2. High Level Synthesis (HLS) Design Examples and Tutorials

Intel® High Level Synthesis Compiler Pro Edition: Getting Started Guide

Download PDF

ID 683680

Date 10/04/2021

Version

Public

A newer version of this document is available. Customers should click here to go to the newest version.

Visible to Intel only — GUID: wwj1485444159765

Ixiasoft

View Details

2. High Level Synthesis (HLS) Design Examples and Tutorials

The Intel® High Level Synthesis (HLS) Compiler Pro Edition includes design examples and tutorials to provide you with example components and demonstrate ways to model or code your components to get the best results from the Intel® HLS Compiler for your design.

High Level Synthesis Design Examples

The high level synthesis (HLS) design examples give you a quick way to see how various algorithms can be effectively implemented to get the best results from the Intel® HLS Compiler.

You can find the HLS design examples in the following location:

<quartus_installdir>/hls/examples/<design_example_name>

Where <quartus_installdir> is the directory where you installed the Intel® Quartus® Prime Design Suite. For example, /home/<username>/intelFPGA_pro/21.3 or C:\intelFPGA_pro\21.3 .

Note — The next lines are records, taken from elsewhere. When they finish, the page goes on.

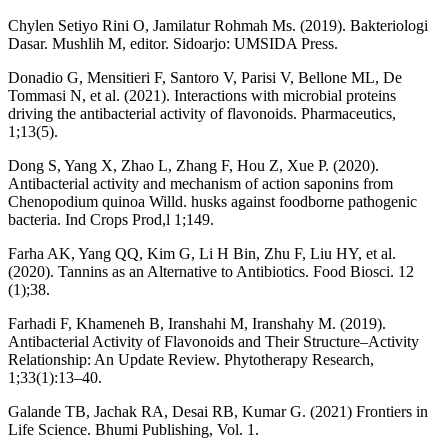
Chylen Setiyo Rini O, Jamilatur Rohmah Ms. (2019). Bakteriologi
Dasar. Mushlih M, editor. Sidoarjo: UMSIDA Press.
Donadio G, Mensitieri F, Santoro V, Parisi V, Bellone ML, De
Tommasi N, et al. (2021). Interactions with microbial proteins
driving the antibacterial activity of flavonoids. Pharmaceutics,
1;13(5).
Dong S, Yang X, Zhao L, Zhang F, Hou Z, Xue P. (2020).
Antibacterial activity and mechanism of action saponins from
Chenopodium quinoa Willd. husks against foodborne pathogenic
bacteria. Ind Crops Prod,l 1;149.
Farha AK, Yang QQ, Kim G, Li H Bin, Zhu F, Liu HY, et al.
(2020). Tannins as an Alternative to Antibiotics. Food Biosci. 12
(1);38.
Farhadi F, Khameneh B, Iranshahi M, Iranshahy M. (2019).
Antibacterial Activity of Flavonoids and Their Structure–Activity
Relationship: An Update Review. Phytotherapy Research,
1;33(1):13–40.
Galande TB, Jachak RA, Desai RB, Kumar G. (2021) Frontiers in
Life Science. Bhumi Publishing, Vol. 1.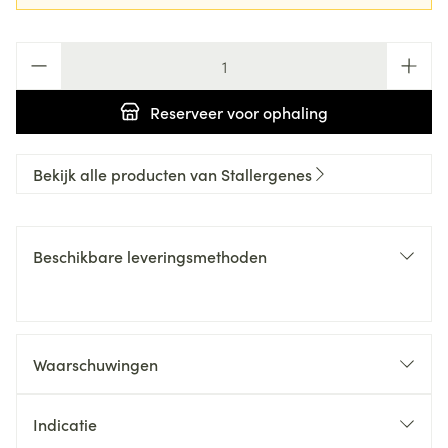
Aantal
Reserveer
voor ophaling
Bekijk alle producten van Stallergenes
Beschikbare leveringsmethoden
Waarschuwingen
Indicatie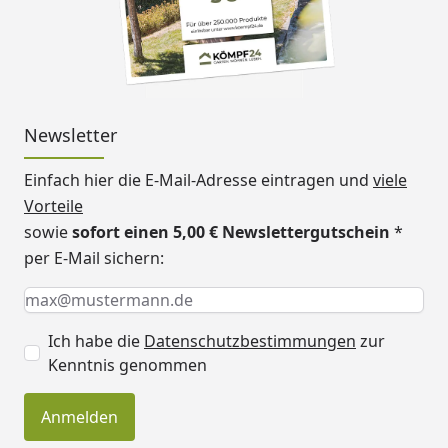
Newsletter
Einfach hier die E-Mail-Adresse eintragen und
viele
Vorteile
sowie
sofort einen 5,00 € Newslettergutschein
*
per E-Mail sichern:
Keine Eingabe erforderlich
Eingabe erforderlich
E-Mail *
Ich habe die
Datenschutzbestimmungen
zur
Kenntnis genommen
Anmelden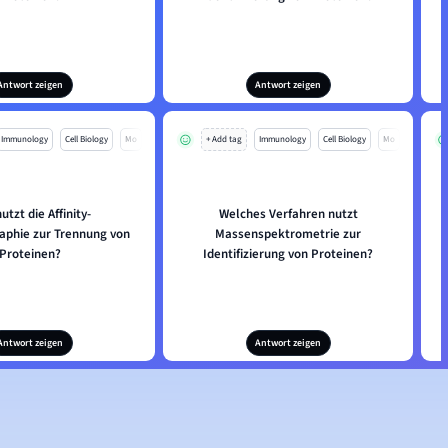
Antwort zeigen
Antwort zeigen
Immunology
Cell Biology
Mo
+ Add tag
Immunology
Cell Biology
Mo
utzt die Affinity-
Welches Verfahren nutzt
phie zur Trennung von
Massenspektrometrie zur
Proteinen?
Identifizierung von Proteinen?
Antwort zeigen
Antwort zeigen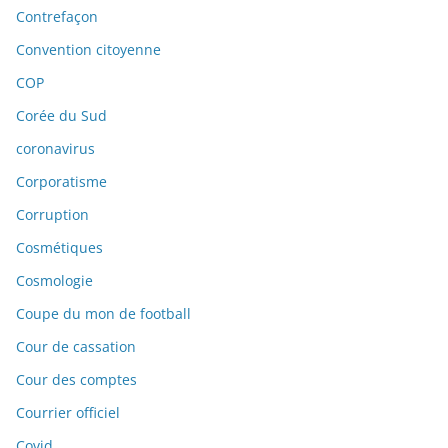
Contrefaçon
Convention citoyenne
COP
Corée du Sud
coronavirus
Corporatisme
Corruption
Cosmétiques
Cosmologie
Coupe du mon de football
Cour de cassation
Cour des comptes
Courrier officiel
Covid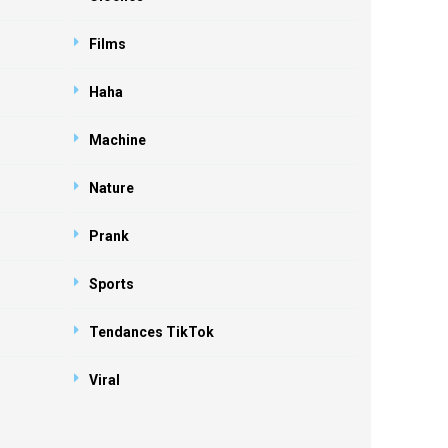
Films
Haha
Machine
Nature
Prank
Sports
Tendances TikTok
Viral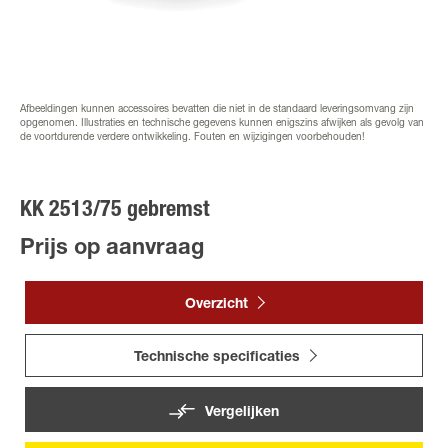
Afbeeldingen kunnen accessoires bevatten die niet in de standaard leveringsomvang zijn
opgenomen. Illustraties en technische gegevens kunnen enigszins afwijken als gevolg van
de voortdurende verdere ontwikkeling. Fouten en wijzigingen voorbehouden!
KK 2513/75 gebremst
Prijs op aanvraag
Overzicht
Technische specificaties
Vergelijken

For instructions on running the examples, see the following sections:

Table 2. HLS design examples
Focus area	Name	Description
Linear algebra	QRD	Uses the Modified Gram-Schmidt algorithm for QR factorization of a matrix.
Signal processing	interp_decim_filter	Implements a simple and efficient interpolation/decimation filter.
Simple design	`counter`	Implements a simple and efficient 32-bit counter component.
Video processing	YUV2RGB	Implements a basic YUV422 to RGB888 color space conversion.
Video processing	image_downsample	Implements an image downsampling algorithm to scale an image to a smaller size using bilinear interpolation.

HLS Design Tutorials

The HLS design tutorials show you important HLS-specific programming concepts as well demonstrating good coding practices.

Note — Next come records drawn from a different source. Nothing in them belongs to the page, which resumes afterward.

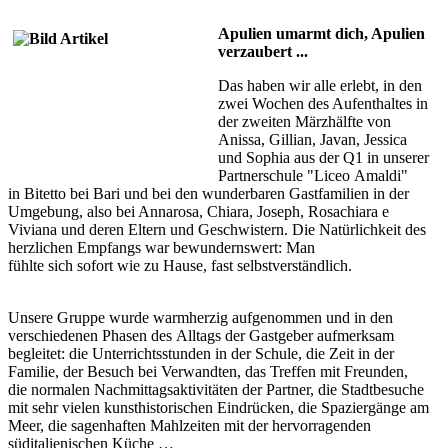
Apulien umarmt dich, Apulien
verzaubert ...
Das haben wir alle erlebt, in den
zwei Wochen des Aufenthaltes in
der zweiten Märzhälfte von
Anissa, Gillian, Javan, Jessica
und Sophia aus der Q1 in unserer
Partnerschule "Liceo Amaldi"
in Bitetto bei Bari und bei den wunderbaren Gastfamilien in der
Umgebung, also bei Annarosa, Chiara, Joseph, Rosachiara e
Viviana und deren Eltern und Geschwistern. Die Natürlichkeit des
herzlichen Empfangs war bewundernswert: Man
fühlte sich sofort wie zu Hause, fast selbstverständlich.
Unsere Gruppe wurde warmherzig aufgenommen und in den
verschiedenen Phasen des Alltags der Gastgeber aufmerksam
begleitet: die Unterrichtsstunden in der Schule, die Zeit in der
Familie, der Besuch bei Verwandten, das Treffen mit Freunden,
die normalen Nachmittagsaktivitäten der Partner, die Stadtbesuche
mit sehr vielen kunsthistorischen Eindrücken, die Spaziergänge am
Meer, die sagenhaften Mahlzeiten mit der hervorragenden
süditalienischen Küche …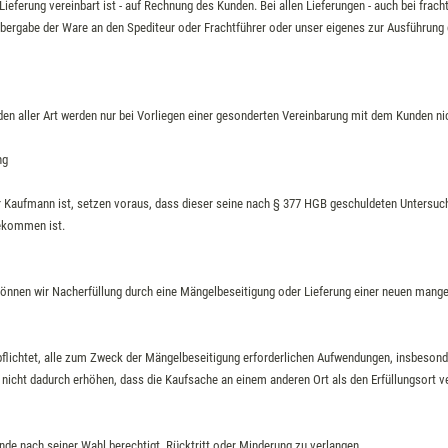
 Lieferung vereinbart ist - auf Rechnung des Kunden. Bei allen Lieferungen - auch bei frach
Übergabe der Ware an den Spediteur oder Frachtführer oder unser eigenes zur Ausführun
en aller Art werden nur bei Vorliegen einer gesonderten Vereinbarung mit dem Kunden 
ng
 Kaufmann ist, setzen voraus, dass dieser seine nach § 377 HGB geschuldeten Untersuc
ekommen ist.
können wir Nacherfüllung durch eine Mängelbeseitigung oder Lieferung einer neuen mange
pflichtet, alle zum Zweck der Mängelbeseitigung erforderlichen Aufwendungen, insbesonde
 nicht dadurch erhöhen, dass die Kaufsache an einem anderen Ort als den Erfüllungsort v
unde nach seiner Wahl berechtigt, Rücktritt oder Minderung zu verlangen.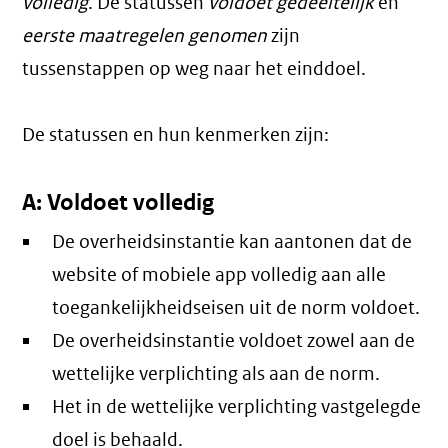
volledig
. De statussen
voldoet gedeeltelijk
en
eerste maatregelen genomen
zijn
tussenstappen op weg naar het einddoel.
De statussen en hun kenmerken zijn:
A: Voldoet volledig
De overheidsinstantie kan aantonen dat de
website of mobiele app volledig aan alle
toegankelijkheidseisen uit de norm voldoet.
De overheidsinstantie voldoet zowel aan de
wettelijke verplichting als aan de norm.
Het in de wettelijke verplichting vastgelegde
doel is behaald.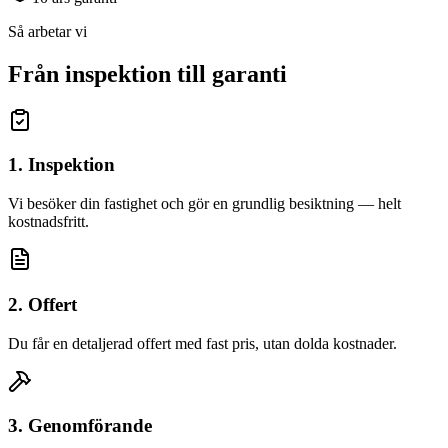
Så arbetar vi
Från inspektion till garanti
1. Inspektion
Vi besöker din fastighet och gör en grundlig besiktning — helt
kostnadsfritt.
2. Offert
Du får en detaljerad offert med fast pris, utan dolda kostnader.
3. Genomförande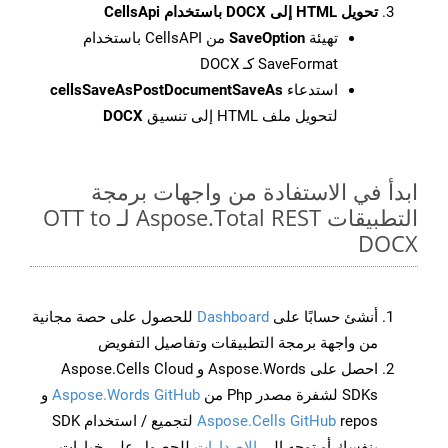
تحويل HTML إلى DOCX باستخدام CellsApi
تهيئة
SaveOption
من CellsAPI باستخدام
SaveFormat كـ DOCX
استدعاء
cellsSaveAsPostDocumentSaveAs
لتحويل ملف HTML إلى تنسيق
DOCX
ابدأ في الاستفادة من واجهات برمجة
التطبيقات Aspose.Total REST لـ OTT to
DOCX
أنشئ حسابًا على
Dashboard
للحصول على حصة مجانية
من واجهة برمجة التطبيقات وتفاصيل التفويض
احصل على Aspose.Words و Aspose.Cells Cloud
SDKs لشفرة مصدر Php من
Aspose.Words GitHub
و
Aspose.Cells GitHub
repos لتجميع / استخدام SDK
بنفسك أو توجه إلى
الإصدارات
للحصول على خيارات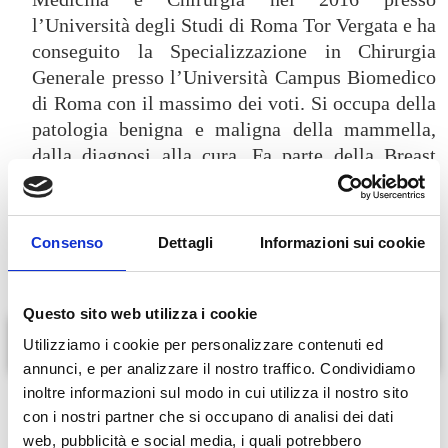
l’Università degli Studi di Roma Tor Vergata e ha
conseguito la Specializzazione in Chirurgia
Generale presso l’Università Campus Biomedico
di Roma con il massimo dei voti. Si occupa della
patologia benigna e maligna della mammella,
dalla diagnosi alla cura. Fa parte della Breast
Unit della Fondazione Policlinico Campus
Biomedico di Roma dove svolge attività
ambulatoriale e chirurgica.
Consenso
Dettagli
Informazioni sui cookie
Questo sito web utilizza i cookie
Servizi offerti
Utilizziamo i cookie per personalizzare contenuti ed
annunci, e per analizzare il nostro traffico. Condividiamo
inoltre informazioni sul modo in cui utilizza il nostro sito
Diagnosi ecografica delle malattie del seno
con i nostri partner che si occupano di analisi dei dati
Check up oncologico patologie tumorali di altri organi (tiroide,
web, pubblicità e social media, i quali potrebbero
addome, linfonodi, ecc..)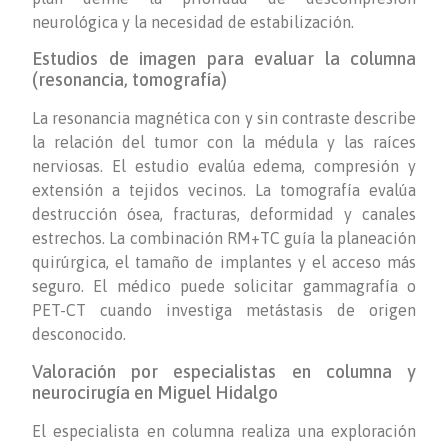
neurológica y la necesidad de estabilización.
Estudios de imagen para evaluar la columna
(resonancia, tomografía)
La resonancia magnética con y sin contraste describe
la relación del tumor con la médula y las raíces
nerviosas. El estudio evalúa edema, compresión y
extensión a tejidos vecinos. La tomografía evalúa
destrucción ósea, fracturas, deformidad y canales
estrechos. La combinación RM+TC guía la planeación
quirúrgica, el tamaño de implantes y el acceso más
seguro. El médico puede solicitar gammagrafía o
PET-CT cuando investiga metástasis de origen
desconocido.
Valoración por especialistas en columna y
neurocirugía en Miguel Hidalgo
El especialista en columna realiza una exploración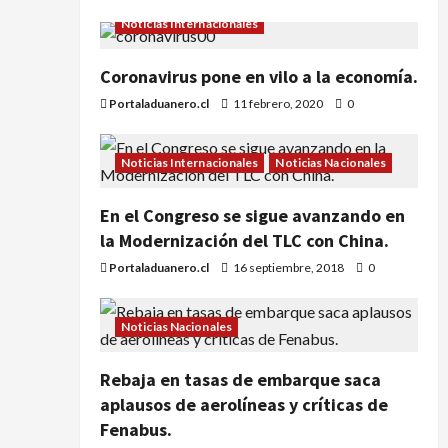
Noticias Internacionales
Coronavirus pone en vilo a la economía.
Portaladuanero.cl
11 febrero, 2020
0
Noticias Internacionales
Noticias Nacionales
En el Congreso se sigue avanzando en
la Modernización del TLC con China.
Portaladuanero.cl
16 septiembre, 2018
0
Noticias Nacionales
Rebaja en tasas de embarque saca
aplausos de aerolíneas y críticas de
Fenabus.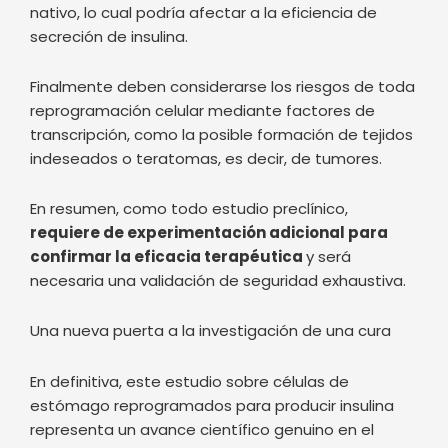
nativo, lo cual podría afectar a la eficiencia de
secreción de insulina.
Finalmente deben considerarse los riesgos de toda
reprogramación celular mediante factores de
transcripción, como la posible formación de tejidos
indeseados o teratomas, es decir, de tumores.
En resumen, como todo estudio preclínico,
requiere de experimentación adicional para
confirmar la eficacia terapéutica
y será
necesaria una validación de seguridad exhaustiva.
Una nueva puerta a la investigación de una cura
En definitiva, este estudio sobre células de
estómago reprogramados para producir insulina
representa un avance científico genuino en el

Each tutorial has a README file that gives you details about what the tutorial covers and instructions on how to run the tutorial.

Table 3. Arbitrary precision datatypes design tutorials
Name	Description
You can find these tutorials in the following location on your Intel® Quartus® Prime system: `<quartus_installdir>/hls/examples/tutorials/ac_datatypes`
ac_fixed_constructor	Demonstrates the use of the `ac_fixed` constructor where you can get a better QoR by using minor variations in coding style.
ac_fixed_math_library	Demonstrates the use of the Intel® HLS Compiler `ac_fixed_math` fixed point math library functions.
ac_int_basic_ops	Demonstrates the operators available for the `ac_int` class.
ac_int_overflow	Demonstrates the usage of the `DEBUG_AC_INT_WARNING` and `DEBUG_AC_INT_ERROR` keywords to help detect overflow during emulation runtime.
You can find these tutorials in the following location on your Intel® Quartus® Prime system: `<quartus_installdir>/hls/examples/tutorials/hls_float`
`1_reduced_double`	Demonstrates how your application can benefit from `hls_float` by changing the underlining type from `double` to `hls_float<11, 44>` (reduced double).
`2_explicit_arithmetic`	Demonstrates how to use the explicit versions of `hls_float` binary operators to perform floating-point arithmetic operations based on your needs.
`3_conversions`	Demonstrates when conversions appear in designs with `hls_float` types and how to use different conversion modes to generate compile-type constants using various `hls_float` types.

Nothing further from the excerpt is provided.